The complainants claimed the ad perpetuated negative ethnic stereotypes in colonial America by mocking enslaved people of black origin and suggesting that all black people love to eat fried chicken.
In response to the complaints, the fast-food giant said the ad was intended to promote the “winning” feeling consumers might get when purchasing the brand’s “Big Deal” offer.
KFC said that while the two young men were the lead actors, people of other ethnicities were featured sitting in the restaurant and therefore the ad did not imply people of a particular race were more or less likely to be a KFC guest or eat the product.
The ad was one of a series of six, which featured a range of different actors of various ethnicities in the leading roles, including white actors as the lead.
The broadcast clearance body Clearcast said that during the initial approval process for the ad – which received three complaints in total - it considered previous KFC campaigns that used a similar creative where the actors’ heads were animated to look like chickens.
It said all those previous ads featured a hip-hop inspired soundtrack and young men and women wearing street clothes, doing activities associated with youth culture, such as basketball, BMXing and dancing.
Those ads were instrumental in their decision to clear the ad.

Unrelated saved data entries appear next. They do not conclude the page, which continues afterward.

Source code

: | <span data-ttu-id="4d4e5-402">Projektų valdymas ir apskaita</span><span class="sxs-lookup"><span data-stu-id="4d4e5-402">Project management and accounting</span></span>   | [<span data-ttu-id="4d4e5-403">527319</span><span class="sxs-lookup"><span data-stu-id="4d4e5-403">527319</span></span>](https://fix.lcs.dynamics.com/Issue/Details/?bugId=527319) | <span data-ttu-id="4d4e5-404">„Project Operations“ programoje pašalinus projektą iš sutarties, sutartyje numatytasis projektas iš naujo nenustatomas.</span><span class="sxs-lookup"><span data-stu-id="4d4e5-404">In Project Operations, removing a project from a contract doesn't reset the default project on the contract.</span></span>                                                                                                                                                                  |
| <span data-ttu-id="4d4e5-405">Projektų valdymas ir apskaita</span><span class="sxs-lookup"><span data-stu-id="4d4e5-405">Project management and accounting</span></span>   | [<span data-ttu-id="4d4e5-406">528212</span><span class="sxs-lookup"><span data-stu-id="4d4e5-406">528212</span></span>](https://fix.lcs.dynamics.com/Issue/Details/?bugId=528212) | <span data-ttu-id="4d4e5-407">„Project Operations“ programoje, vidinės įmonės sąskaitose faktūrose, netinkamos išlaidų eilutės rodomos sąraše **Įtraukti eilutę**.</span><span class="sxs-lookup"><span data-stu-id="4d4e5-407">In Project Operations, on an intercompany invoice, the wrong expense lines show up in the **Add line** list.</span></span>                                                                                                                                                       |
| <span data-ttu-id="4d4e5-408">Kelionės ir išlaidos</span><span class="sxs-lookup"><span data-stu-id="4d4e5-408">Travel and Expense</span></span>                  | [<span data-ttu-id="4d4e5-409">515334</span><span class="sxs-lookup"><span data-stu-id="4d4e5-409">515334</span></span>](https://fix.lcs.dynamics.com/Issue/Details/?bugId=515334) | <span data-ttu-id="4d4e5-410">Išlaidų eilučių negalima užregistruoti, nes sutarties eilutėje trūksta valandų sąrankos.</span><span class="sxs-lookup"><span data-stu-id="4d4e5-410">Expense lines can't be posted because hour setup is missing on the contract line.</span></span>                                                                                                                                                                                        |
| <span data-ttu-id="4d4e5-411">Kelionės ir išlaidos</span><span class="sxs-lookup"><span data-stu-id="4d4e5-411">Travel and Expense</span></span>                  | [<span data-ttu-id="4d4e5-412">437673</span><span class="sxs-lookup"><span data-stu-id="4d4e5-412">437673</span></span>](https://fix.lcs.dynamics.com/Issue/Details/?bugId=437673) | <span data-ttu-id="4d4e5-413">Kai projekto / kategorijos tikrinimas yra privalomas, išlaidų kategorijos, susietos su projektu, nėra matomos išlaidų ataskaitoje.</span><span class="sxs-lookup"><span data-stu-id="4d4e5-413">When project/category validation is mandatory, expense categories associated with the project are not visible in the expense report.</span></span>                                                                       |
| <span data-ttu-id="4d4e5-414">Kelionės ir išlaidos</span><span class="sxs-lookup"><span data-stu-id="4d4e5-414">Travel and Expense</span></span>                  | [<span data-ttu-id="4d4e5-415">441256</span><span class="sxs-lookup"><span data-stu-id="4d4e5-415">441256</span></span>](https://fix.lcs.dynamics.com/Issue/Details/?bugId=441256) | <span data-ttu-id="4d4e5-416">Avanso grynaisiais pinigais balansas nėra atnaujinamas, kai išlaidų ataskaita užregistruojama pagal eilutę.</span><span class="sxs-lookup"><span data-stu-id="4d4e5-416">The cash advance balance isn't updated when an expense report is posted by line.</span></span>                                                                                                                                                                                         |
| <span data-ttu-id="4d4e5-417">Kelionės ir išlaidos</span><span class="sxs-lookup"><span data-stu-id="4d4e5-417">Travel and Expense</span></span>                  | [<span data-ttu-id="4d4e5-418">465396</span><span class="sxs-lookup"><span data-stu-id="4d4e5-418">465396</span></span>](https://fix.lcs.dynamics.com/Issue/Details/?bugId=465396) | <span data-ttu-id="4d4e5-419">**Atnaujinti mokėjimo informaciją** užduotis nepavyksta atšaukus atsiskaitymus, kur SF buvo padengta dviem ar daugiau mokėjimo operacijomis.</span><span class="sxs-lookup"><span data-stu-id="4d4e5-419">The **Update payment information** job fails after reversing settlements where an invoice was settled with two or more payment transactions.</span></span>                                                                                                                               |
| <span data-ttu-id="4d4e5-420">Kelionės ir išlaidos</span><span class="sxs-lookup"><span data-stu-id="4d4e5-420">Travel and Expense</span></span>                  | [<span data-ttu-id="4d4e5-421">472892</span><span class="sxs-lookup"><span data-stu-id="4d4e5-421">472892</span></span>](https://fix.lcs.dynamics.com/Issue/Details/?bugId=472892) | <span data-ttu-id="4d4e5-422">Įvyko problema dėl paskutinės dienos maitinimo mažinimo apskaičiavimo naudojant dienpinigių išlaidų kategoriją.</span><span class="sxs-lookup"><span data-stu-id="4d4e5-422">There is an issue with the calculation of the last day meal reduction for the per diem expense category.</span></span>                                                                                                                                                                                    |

Furthermore, the body said it was important for an ad to be relevant to the demographic it targeted, and in KFC’s case the key target audience was people in their late teens and twenties, so the music and the actors reflected that and were integral to the success of the ad.
The ASA, which investigated the ad for harm and offence, found it not to be in breach, noting it was intended to promote KFC’s money-saving food deals and that the fast-food giant’s ads often featured young people in a casual setting.
The watchdog added: “However, we understood that there was a historic association between black people and cooking and eating fried chicken; we therefore considered whether the ad reinforced a negative ethnic stereotype."
The ASA said that while the ad was one of six, this particular spot had to be considered in isolation given that some viewers would not have seen the other ads.
The men were not depicted in a mocking derogatory manner and the animation added to the "light-hearted" feel of the ad, the regulator said.
It concluded: “We did not consider the ad suggested that all black people ate fried chicken, or were more likely to do so than any other ethnic group.
"While we acknowledged that some viewers who saw the ad and were aware of the existence of the historic negative ethnic stereotype might find it distasteful, we considered that the ad was unlikely to be seen as perpetuating that stereotype and we therefore concluded the ad was unlikely to cause serious or widespread offence.”